> PROVIDED INFORMATION
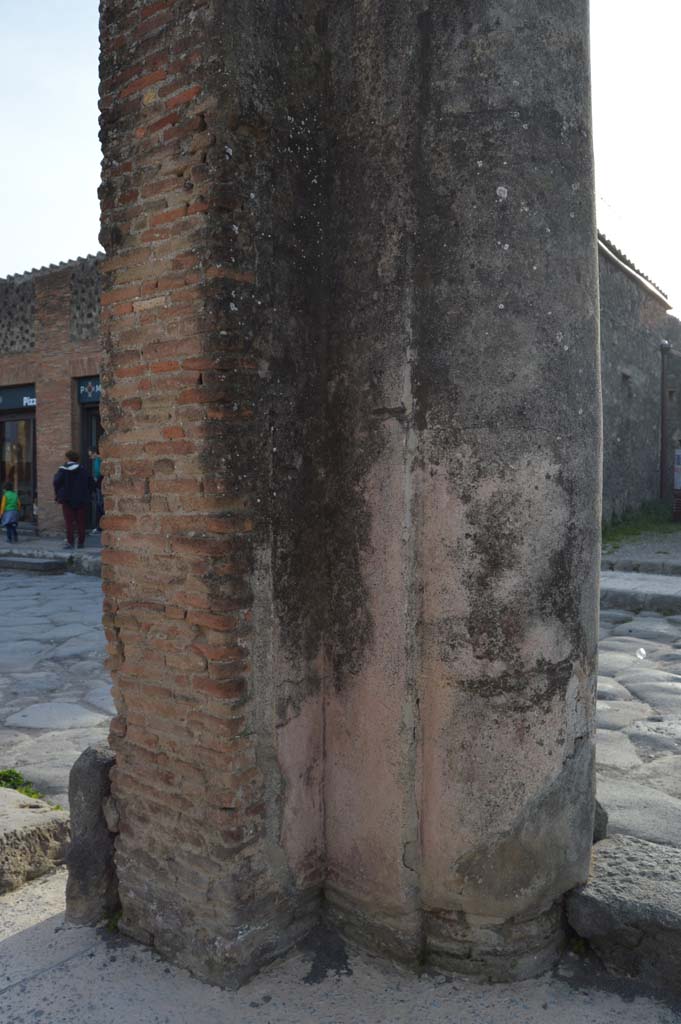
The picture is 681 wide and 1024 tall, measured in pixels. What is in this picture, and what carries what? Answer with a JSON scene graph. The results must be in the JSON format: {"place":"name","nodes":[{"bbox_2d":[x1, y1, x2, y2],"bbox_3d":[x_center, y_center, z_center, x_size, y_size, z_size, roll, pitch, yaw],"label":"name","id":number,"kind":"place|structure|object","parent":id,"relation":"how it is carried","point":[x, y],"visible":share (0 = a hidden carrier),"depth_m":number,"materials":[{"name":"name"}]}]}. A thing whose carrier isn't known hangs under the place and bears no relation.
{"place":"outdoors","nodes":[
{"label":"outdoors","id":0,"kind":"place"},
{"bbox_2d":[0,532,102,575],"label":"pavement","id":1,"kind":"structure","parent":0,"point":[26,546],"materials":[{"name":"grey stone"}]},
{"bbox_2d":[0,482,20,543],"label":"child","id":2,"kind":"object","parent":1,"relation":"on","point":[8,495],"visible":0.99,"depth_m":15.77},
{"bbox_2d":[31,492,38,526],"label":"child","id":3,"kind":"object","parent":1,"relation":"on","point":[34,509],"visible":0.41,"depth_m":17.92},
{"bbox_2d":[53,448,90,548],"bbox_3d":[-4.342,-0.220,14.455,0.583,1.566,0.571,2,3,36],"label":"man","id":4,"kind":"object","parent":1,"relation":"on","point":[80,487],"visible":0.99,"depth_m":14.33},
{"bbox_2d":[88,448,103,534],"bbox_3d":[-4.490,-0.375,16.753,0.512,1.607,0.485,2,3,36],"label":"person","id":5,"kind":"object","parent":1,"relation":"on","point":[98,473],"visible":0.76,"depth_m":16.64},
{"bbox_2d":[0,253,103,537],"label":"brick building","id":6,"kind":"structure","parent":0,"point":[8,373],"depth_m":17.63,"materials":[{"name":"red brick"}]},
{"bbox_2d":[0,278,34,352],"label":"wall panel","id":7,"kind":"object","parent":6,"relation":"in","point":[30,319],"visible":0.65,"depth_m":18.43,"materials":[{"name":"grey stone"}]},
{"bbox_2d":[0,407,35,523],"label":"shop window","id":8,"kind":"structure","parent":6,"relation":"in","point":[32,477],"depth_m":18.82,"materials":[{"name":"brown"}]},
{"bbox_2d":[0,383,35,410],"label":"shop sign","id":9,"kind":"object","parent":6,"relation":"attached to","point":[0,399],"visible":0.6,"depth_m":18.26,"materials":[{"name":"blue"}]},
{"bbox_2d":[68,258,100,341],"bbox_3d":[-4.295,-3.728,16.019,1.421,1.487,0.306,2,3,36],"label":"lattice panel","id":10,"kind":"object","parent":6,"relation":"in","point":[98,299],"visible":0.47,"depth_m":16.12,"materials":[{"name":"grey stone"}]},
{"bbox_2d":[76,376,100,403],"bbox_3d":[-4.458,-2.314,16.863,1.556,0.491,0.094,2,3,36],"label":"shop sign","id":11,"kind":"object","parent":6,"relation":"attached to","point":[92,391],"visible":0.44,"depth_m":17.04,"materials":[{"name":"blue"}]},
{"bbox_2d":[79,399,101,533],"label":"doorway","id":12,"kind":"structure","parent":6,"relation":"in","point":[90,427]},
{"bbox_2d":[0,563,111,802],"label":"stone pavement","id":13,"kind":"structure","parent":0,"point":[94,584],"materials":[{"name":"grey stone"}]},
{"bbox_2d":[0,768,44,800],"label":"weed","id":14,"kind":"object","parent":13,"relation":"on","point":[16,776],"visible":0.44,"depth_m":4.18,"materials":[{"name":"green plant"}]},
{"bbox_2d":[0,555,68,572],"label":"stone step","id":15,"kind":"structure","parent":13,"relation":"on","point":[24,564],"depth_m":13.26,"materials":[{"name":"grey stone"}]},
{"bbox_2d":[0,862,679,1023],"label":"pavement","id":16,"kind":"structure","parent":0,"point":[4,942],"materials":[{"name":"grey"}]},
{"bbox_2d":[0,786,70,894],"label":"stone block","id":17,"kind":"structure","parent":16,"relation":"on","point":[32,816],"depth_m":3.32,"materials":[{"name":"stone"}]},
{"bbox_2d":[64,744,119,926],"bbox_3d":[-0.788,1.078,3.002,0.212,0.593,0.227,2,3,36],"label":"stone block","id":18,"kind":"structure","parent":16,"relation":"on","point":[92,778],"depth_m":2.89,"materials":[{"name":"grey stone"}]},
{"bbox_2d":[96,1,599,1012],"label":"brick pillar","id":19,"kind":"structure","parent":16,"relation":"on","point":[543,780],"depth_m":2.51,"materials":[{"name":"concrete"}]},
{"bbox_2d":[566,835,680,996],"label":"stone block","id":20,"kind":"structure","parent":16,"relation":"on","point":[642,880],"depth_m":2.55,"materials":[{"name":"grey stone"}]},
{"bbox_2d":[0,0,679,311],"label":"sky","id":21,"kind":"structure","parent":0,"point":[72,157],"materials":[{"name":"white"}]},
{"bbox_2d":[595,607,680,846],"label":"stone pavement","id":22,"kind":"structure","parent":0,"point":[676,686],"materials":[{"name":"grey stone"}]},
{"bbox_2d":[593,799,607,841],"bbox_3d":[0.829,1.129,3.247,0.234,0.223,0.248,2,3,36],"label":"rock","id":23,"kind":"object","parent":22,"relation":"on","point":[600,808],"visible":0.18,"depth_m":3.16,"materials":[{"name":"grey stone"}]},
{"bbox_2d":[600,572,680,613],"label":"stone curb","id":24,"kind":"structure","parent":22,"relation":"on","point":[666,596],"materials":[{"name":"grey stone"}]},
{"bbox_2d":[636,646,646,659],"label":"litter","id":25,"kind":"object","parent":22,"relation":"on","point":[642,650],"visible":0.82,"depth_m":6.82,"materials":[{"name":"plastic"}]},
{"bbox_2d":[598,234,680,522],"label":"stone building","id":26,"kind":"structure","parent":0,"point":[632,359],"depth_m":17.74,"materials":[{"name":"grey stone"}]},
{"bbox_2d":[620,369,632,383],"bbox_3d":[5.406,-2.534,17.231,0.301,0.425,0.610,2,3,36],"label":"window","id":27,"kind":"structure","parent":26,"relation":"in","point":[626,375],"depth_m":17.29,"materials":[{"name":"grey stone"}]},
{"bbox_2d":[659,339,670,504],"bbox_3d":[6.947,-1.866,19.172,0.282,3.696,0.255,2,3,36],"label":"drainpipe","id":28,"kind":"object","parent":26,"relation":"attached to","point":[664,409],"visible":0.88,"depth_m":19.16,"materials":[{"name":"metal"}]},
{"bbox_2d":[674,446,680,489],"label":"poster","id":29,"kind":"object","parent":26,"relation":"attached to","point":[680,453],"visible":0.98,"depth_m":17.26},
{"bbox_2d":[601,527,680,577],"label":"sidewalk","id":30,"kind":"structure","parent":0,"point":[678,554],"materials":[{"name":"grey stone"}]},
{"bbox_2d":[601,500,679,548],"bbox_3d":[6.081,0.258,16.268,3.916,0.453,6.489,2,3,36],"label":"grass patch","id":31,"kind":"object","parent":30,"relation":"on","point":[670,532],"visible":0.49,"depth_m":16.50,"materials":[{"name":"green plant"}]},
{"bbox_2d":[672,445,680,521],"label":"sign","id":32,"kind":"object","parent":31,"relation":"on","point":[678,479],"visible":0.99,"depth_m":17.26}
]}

> WHAT THE TASK ASKS
Give back the entries verbatim but drop every picture.

> SOLUTION TO THE PROBLEM
The picture is 681 wide and 1024 tall, measured in pixels. What is in this picture, and what carries what? Answer with a JSON scene graph. The results must be in the JSON format: {"place":"name","nodes":[{"bbox_2d":[x1, y1, x2, y2],"bbox_3d":[x_center, y_center, z_center, x_size, y_size, z_size, roll, pitch, yaw],"label":"name","id":number,"kind":"place|structure|object","parent":id,"relation":"how it is carried","point":[x, y],"visible":share (0 = a hidden carrier),"depth_m":number,"materials":[{"name":"name"}]}]}. A thing whose carrier isn't known hangs under the place and bears no relation.
{"place":"outdoors","nodes":[
{"label":"outdoors","id":0,"kind":"place"},
{"bbox_2d":[0,532,102,575],"label":"pavement","id":1,"kind":"structure","parent":0,"point":[26,546],"materials":[{"name":"grey stone"}]},
{"bbox_2d":[0,482,20,543],"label":"child","id":2,"kind":"object","parent":1,"relation":"on","point":[8,495],"visible":0.99,"depth_m":15.77},
{"bbox_2d":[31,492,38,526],"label":"child","id":3,"kind":"object","parent":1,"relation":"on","point":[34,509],"visible":0.41,"depth_m":17.92},
{"bbox_2d":[53,448,90,548],"bbox_3d":[-4.342,-0.220,14.455,0.583,1.566,0.571,2,3,36],"label":"man","id":4,"kind":"object","parent":1,"relation":"on","point":[80,487],"visible":0.99,"depth_m":14.33},
{"bbox_2d":[88,448,103,534],"bbox_3d":[-4.490,-0.375,16.753,0.512,1.607,0.485,2,3,36],"label":"person","id":5,"kind":"object","parent":1,"relation":"on","point":[98,473],"visible":0.76,"depth_m":16.64},
{"bbox_2d":[0,253,103,537],"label":"brick building","id":6,"kind":"structure","parent":0,"point":[8,373],"depth_m":17.63,"materials":[{"name":"red brick"}]},
{"bbox_2d":[0,278,34,352],"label":"wall panel","id":7,"kind":"object","parent":6,"relation":"in","point":[30,319],"visible":0.65,"depth_m":18.43,"materials":[{"name":"grey stone"}]},
{"bbox_2d":[0,407,35,523],"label":"shop window","id":8,"kind":"structure","parent":6,"relation":"in","point":[32,477],"depth_m":18.82,"materials":[{"name":"brown"}]},
{"bbox_2d":[0,383,35,410],"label":"shop sign","id":9,"kind":"object","parent":6,"relation":"attached to","point":[0,399],"visible":0.6,"depth_m":18.26,"materials":[{"name":"blue"}]},
{"bbox_2d":[68,258,100,341],"bbox_3d":[-4.295,-3.728,16.019,1.421,1.487,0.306,2,3,36],"label":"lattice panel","id":10,"kind":"object","parent":6,"relation":"in","point":[98,299],"visible":0.47,"depth_m":16.12,"materials":[{"name":"grey stone"}]},
{"bbox_2d":[76,376,100,403],"bbox_3d":[-4.458,-2.314,16.863,1.556,0.491,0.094,2,3,36],"label":"shop sign","id":11,"kind":"object","parent":6,"relation":"attached to","point":[92,391],"visible":0.44,"depth_m":17.04,"materials":[{"name":"blue"}]},
{"bbox_2d":[79,399,101,533],"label":"doorway","id":12,"kind":"structure","parent":6,"relation":"in","point":[90,427]},
{"bbox_2d":[0,563,111,802],"label":"stone pavement","id":13,"kind":"structure","parent":0,"point":[94,584],"materials":[{"name":"grey stone"}]},
{"bbox_2d":[0,768,44,800],"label":"weed","id":14,"kind":"object","parent":13,"relation":"on","point":[16,776],"visible":0.44,"depth_m":4.18,"materials":[{"name":"green plant"}]},
{"bbox_2d":[0,555,68,572],"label":"stone step","id":15,"kind":"structure","parent":13,"relation":"on","point":[24,564],"depth_m":13.26,"materials":[{"name":"grey stone"}]},
{"bbox_2d":[0,862,679,1023],"label":"pavement","id":16,"kind":"structure","parent":0,"point":[4,942],"materials":[{"name":"grey"}]},
{"bbox_2d":[0,786,70,894],"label":"stone block","id":17,"kind":"structure","parent":16,"relation":"on","point":[32,816],"depth_m":3.32,"materials":[{"name":"stone"}]},
{"bbox_2d":[64,744,119,926],"bbox_3d":[-0.788,1.078,3.002,0.212,0.593,0.227,2,3,36],"label":"stone block","id":18,"kind":"structure","parent":16,"relation":"on","point":[92,778],"depth_m":2.89,"materials":[{"name":"grey stone"}]},
{"bbox_2d":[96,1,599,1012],"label":"brick pillar","id":19,"kind":"structure","parent":16,"relation":"on","point":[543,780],"depth_m":2.51,"materials":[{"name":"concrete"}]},
{"bbox_2d":[566,835,680,996],"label":"stone block","id":20,"kind":"structure","parent":16,"relation":"on","point":[642,880],"depth_m":2.55,"materials":[{"name":"grey stone"}]},
{"bbox_2d":[0,0,679,311],"label":"sky","id":21,"kind":"structure","parent":0,"point":[72,157],"materials":[{"name":"white"}]},
{"bbox_2d":[595,607,680,846],"label":"stone pavement","id":22,"kind":"structure","parent":0,"point":[676,686],"materials":[{"name":"grey stone"}]},
{"bbox_2d":[593,799,607,841],"bbox_3d":[0.829,1.129,3.247,0.234,0.223,0.248,2,3,36],"label":"rock","id":23,"kind":"object","parent":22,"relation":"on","point":[600,808],"visible":0.18,"depth_m":3.16,"materials":[{"name":"grey stone"}]},
{"bbox_2d":[600,572,680,613],"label":"stone curb","id":24,"kind":"structure","parent":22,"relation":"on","point":[666,596],"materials":[{"name":"grey stone"}]},
{"bbox_2d":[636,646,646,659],"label":"litter","id":25,"kind":"object","parent":22,"relation":"on","point":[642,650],"visible":0.82,"depth_m":6.82,"materials":[{"name":"plastic"}]},
{"bbox_2d":[598,234,680,522],"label":"stone building","id":26,"kind":"structure","parent":0,"point":[632,359],"depth_m":17.74,"materials":[{"name":"grey stone"}]},
{"bbox_2d":[620,369,632,383],"bbox_3d":[5.406,-2.534,17.231,0.301,0.425,0.610,2,3,36],"label":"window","id":27,"kind":"structure","parent":26,"relation":"in","point":[626,375],"depth_m":17.29,"materials":[{"name":"grey stone"}]},
{"bbox_2d":[659,339,670,504],"bbox_3d":[6.947,-1.866,19.172,0.282,3.696,0.255,2,3,36],"label":"drainpipe","id":28,"kind":"object","parent":26,"relation":"attached to","point":[664,409],"visible":0.88,"depth_m":19.16,"materials":[{"name":"metal"}]},
{"bbox_2d":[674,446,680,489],"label":"poster","id":29,"kind":"object","parent":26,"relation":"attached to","point":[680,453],"visible":0.98,"depth_m":17.26},
{"bbox_2d":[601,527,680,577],"label":"sidewalk","id":30,"kind":"structure","parent":0,"point":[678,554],"materials":[{"name":"grey stone"}]},
{"bbox_2d":[601,500,679,548],"bbox_3d":[6.081,0.258,16.268,3.916,0.453,6.489,2,3,36],"label":"grass patch","id":31,"kind":"object","parent":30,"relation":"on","point":[670,532],"visible":0.49,"depth_m":16.50,"materials":[{"name":"green plant"}]},
{"bbox_2d":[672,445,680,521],"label":"sign","id":32,"kind":"object","parent":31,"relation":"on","point":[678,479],"visible":0.99,"depth_m":17.26}
]}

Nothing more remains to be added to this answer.